What We Know

Solutions from Our Experiences in the Justice System

A thoughtful and surprising cornucopia of ideas for improving America’s criminal justice system, from those most impacted by it

“This is what we know, and we know it better than anyone else.”
—from the introduction by Vivian Nixon and Daryl Atkinson

When The New Press, the Center for American Progress, and the Formerly Incarcerated and Convicted Peoples and Family Movement issued a call for innovative reform ideas, over three hundred currently and formerly incarcerated individuals responded. What We Know collects two dozen of their best suggestions, each of which proposes a policy solution derived from their own lived experience.

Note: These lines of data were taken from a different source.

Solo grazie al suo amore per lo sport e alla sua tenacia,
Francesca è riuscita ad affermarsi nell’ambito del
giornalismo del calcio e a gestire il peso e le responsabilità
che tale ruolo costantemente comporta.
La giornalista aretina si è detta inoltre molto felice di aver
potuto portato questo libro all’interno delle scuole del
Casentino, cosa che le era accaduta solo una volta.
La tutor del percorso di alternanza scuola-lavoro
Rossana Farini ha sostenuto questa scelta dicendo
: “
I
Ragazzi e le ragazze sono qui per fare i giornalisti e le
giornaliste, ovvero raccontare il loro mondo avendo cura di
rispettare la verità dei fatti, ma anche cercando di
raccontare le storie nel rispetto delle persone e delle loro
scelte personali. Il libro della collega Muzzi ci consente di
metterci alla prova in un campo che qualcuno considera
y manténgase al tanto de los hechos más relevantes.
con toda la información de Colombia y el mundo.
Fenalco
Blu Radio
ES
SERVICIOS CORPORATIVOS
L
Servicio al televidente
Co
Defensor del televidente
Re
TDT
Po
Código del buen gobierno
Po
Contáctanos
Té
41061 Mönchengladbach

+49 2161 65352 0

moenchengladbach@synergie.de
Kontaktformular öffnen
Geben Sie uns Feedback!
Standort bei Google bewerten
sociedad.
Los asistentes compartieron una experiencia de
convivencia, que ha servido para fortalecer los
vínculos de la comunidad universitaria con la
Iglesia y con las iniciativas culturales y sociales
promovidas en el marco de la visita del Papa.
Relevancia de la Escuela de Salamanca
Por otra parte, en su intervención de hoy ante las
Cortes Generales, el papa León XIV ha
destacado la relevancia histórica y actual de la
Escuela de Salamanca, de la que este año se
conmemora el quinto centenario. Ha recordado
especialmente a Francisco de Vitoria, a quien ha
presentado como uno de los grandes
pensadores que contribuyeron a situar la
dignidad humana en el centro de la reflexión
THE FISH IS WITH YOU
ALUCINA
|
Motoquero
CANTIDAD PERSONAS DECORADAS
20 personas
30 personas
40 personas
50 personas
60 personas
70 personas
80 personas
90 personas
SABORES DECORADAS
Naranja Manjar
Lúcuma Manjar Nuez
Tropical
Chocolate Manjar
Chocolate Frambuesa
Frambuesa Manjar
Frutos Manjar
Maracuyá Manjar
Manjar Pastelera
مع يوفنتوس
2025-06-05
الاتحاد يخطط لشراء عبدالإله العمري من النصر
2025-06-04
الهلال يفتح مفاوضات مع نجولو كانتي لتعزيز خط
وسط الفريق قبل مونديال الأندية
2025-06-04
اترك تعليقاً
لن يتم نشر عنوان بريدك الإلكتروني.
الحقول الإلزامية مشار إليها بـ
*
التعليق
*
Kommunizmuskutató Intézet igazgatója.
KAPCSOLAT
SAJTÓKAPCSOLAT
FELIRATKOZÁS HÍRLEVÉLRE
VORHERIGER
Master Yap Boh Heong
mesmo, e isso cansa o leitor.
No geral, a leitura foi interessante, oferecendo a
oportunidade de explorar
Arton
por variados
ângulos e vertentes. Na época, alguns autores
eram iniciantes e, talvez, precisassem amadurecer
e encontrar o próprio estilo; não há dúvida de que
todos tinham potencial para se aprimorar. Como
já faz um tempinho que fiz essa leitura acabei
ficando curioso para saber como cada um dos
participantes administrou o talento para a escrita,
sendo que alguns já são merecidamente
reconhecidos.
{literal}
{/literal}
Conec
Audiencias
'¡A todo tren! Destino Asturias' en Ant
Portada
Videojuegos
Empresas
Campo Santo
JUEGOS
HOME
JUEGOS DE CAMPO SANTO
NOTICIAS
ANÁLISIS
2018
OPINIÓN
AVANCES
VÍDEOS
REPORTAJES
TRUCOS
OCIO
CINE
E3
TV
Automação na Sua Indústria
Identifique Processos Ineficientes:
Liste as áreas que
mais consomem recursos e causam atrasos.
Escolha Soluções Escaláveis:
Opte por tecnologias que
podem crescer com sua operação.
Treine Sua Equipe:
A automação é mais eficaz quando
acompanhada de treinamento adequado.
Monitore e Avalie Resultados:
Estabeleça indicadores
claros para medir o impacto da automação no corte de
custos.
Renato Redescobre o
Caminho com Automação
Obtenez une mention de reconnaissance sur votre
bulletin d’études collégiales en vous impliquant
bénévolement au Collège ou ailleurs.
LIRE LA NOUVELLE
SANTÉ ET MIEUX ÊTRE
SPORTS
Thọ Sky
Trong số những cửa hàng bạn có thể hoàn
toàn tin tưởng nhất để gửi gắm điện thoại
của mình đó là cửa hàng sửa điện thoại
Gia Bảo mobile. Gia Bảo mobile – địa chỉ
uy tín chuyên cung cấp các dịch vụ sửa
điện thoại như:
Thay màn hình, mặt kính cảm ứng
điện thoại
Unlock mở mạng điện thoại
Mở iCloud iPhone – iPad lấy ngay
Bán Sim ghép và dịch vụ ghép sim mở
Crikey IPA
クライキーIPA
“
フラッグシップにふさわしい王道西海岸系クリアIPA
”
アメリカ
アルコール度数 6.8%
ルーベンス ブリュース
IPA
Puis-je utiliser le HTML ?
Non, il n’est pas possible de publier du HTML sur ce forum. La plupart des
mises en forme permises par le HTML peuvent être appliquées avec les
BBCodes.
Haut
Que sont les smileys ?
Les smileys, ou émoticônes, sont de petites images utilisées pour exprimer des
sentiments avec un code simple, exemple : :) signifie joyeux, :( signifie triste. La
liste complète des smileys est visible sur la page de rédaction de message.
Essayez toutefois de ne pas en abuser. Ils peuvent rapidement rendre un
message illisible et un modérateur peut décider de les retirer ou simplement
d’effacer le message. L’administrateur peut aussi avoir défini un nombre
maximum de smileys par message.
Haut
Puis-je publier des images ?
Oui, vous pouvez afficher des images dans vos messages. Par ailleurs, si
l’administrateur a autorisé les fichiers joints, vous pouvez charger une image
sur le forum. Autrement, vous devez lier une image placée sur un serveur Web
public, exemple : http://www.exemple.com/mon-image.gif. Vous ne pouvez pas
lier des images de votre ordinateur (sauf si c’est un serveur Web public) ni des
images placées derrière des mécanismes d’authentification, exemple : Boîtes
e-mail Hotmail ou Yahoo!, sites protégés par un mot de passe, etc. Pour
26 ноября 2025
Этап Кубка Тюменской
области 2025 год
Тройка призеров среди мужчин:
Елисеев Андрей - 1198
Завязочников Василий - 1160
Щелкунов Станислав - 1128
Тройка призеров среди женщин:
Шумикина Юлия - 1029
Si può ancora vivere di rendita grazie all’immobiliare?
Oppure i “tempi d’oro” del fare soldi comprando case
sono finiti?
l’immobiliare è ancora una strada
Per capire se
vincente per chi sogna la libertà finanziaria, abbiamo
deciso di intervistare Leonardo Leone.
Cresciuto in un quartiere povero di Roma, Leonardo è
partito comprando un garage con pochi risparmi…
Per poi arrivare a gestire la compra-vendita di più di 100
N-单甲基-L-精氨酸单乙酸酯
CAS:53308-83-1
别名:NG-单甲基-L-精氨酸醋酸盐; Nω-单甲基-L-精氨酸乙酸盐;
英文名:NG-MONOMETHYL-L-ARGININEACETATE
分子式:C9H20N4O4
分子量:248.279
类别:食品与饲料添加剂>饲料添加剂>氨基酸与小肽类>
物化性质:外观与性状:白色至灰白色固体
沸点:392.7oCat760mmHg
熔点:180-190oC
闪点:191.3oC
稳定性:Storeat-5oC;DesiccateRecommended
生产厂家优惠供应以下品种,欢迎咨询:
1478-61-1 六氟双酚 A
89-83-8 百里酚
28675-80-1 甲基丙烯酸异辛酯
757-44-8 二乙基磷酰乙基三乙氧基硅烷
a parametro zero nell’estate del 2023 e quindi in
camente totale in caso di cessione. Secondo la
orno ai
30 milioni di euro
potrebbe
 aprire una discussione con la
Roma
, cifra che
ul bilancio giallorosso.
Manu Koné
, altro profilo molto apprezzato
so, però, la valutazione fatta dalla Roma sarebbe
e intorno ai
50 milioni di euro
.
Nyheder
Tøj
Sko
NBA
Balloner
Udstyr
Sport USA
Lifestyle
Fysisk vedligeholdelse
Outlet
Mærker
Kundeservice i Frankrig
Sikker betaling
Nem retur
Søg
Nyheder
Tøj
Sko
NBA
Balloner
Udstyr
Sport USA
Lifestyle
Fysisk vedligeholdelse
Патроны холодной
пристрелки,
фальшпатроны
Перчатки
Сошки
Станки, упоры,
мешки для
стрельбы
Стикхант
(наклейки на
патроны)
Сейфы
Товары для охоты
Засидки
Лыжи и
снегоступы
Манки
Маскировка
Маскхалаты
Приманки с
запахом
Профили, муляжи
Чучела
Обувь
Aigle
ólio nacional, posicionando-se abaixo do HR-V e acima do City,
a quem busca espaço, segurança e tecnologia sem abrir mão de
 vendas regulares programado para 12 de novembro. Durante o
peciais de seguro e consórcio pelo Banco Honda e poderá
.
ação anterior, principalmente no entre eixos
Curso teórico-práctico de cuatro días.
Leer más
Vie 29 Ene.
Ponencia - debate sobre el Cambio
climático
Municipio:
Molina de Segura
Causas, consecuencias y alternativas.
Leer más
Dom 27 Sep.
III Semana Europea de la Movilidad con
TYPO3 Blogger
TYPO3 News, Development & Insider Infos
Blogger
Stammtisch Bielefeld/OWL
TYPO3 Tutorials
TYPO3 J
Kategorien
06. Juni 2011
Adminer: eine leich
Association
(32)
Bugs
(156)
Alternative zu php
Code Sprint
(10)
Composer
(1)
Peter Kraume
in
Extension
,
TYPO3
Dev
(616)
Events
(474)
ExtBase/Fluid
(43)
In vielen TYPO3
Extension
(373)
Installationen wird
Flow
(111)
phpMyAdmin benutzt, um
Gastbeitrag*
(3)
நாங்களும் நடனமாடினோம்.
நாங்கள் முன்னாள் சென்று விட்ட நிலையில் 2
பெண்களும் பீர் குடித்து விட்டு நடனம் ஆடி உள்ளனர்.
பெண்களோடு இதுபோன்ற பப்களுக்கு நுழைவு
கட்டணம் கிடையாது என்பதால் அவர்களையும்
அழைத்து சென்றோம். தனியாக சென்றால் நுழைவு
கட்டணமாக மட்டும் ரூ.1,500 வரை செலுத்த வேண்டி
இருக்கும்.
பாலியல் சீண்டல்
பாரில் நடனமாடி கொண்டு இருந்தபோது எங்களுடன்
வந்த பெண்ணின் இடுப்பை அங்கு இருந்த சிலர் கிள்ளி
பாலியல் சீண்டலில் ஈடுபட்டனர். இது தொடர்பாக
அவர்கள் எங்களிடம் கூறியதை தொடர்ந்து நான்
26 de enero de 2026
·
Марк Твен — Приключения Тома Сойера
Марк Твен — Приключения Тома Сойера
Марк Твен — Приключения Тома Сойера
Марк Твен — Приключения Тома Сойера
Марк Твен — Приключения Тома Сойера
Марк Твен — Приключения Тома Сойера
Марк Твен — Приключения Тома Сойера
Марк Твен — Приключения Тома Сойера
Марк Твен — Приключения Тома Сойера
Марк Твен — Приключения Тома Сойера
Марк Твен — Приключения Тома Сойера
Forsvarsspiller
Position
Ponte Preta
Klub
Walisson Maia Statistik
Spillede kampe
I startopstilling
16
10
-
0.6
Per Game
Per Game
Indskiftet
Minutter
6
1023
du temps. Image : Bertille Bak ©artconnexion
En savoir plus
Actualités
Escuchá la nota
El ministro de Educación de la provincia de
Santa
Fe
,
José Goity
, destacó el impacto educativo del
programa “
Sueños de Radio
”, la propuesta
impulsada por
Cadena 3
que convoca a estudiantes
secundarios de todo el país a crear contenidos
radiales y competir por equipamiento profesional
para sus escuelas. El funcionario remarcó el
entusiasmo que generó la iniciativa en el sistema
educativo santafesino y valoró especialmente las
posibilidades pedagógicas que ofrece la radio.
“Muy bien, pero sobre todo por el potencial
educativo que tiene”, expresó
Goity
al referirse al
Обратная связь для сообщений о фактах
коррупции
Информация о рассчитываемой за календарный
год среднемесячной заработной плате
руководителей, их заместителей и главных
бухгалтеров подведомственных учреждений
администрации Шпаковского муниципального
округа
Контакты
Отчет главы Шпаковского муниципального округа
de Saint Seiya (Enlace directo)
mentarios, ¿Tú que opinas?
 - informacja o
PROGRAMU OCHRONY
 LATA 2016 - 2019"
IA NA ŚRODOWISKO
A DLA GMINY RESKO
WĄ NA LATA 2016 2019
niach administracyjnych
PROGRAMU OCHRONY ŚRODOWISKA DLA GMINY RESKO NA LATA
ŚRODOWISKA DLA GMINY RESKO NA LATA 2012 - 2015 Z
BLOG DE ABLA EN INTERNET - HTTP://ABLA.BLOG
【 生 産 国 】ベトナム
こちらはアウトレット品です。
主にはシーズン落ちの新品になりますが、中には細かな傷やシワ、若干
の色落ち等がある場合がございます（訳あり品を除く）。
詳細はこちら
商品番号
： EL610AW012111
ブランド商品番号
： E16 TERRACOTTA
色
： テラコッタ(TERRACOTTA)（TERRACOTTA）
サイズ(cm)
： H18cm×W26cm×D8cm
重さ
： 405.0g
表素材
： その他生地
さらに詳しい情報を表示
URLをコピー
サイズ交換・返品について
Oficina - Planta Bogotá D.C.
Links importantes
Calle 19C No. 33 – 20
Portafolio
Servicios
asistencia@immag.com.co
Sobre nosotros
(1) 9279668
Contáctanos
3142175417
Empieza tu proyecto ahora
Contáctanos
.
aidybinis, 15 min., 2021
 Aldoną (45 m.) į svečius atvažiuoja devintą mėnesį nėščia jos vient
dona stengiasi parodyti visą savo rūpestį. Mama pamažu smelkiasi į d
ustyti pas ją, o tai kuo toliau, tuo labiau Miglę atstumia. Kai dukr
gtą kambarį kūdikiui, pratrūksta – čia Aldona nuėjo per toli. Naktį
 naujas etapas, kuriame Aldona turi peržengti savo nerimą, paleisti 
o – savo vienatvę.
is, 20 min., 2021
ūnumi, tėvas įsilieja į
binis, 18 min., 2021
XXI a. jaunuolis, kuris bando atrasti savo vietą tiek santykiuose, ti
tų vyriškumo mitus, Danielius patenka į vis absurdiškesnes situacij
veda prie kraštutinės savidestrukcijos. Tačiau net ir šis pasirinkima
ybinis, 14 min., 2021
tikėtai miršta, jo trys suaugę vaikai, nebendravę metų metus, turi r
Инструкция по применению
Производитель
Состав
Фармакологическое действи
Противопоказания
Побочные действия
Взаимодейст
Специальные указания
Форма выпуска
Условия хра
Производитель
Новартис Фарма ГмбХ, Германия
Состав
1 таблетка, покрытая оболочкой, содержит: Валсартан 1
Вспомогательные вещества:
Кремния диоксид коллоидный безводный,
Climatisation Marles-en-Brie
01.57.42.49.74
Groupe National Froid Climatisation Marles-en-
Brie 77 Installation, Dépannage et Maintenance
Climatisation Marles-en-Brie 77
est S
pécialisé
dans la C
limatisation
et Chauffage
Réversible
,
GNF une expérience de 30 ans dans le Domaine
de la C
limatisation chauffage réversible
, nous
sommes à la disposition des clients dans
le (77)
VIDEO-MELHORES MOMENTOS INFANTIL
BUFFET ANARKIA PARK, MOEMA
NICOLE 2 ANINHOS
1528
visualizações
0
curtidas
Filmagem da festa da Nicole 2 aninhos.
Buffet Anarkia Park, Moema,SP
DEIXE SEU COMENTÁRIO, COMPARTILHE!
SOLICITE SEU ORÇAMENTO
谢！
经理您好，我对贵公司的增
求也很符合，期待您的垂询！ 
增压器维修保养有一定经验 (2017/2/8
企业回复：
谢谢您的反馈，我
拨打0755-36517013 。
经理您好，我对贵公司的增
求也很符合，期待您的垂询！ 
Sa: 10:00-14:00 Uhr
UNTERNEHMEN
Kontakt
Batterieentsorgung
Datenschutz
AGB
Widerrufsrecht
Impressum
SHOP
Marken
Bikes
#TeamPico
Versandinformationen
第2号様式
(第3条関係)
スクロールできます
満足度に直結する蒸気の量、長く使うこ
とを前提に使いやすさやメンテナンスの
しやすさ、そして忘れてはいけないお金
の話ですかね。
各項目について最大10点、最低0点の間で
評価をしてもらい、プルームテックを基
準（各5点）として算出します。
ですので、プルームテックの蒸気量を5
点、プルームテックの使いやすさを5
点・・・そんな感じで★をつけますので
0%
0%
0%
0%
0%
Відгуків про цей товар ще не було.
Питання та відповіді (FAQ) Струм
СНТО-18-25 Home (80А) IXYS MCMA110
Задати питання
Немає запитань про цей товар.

Ideas run the gamut: A man serving time in Indiana argues for a Prison Labor Standards Act, calling for us to reject prison slavery. A Nebraska man who served a federal prison term for white-collar crimes suggests offering courses in entrepreneurship as a way to break down barriers to employment for people returning from incarceration. A woman serving a life sentence in Georgia spells out a system of earned privileges that could increase safety and decrease stress inside prison. And a man serving a twenty-five-year term for a crime he committed at age fifteen advocates powerfully for eliminating existing financial incentives to charge youths as adults.

With contributors including nationally known formerly incarcerated leaders in justice reform, twenty-three justice-involved individuals add a perspective that is too often left out of national reform conversations.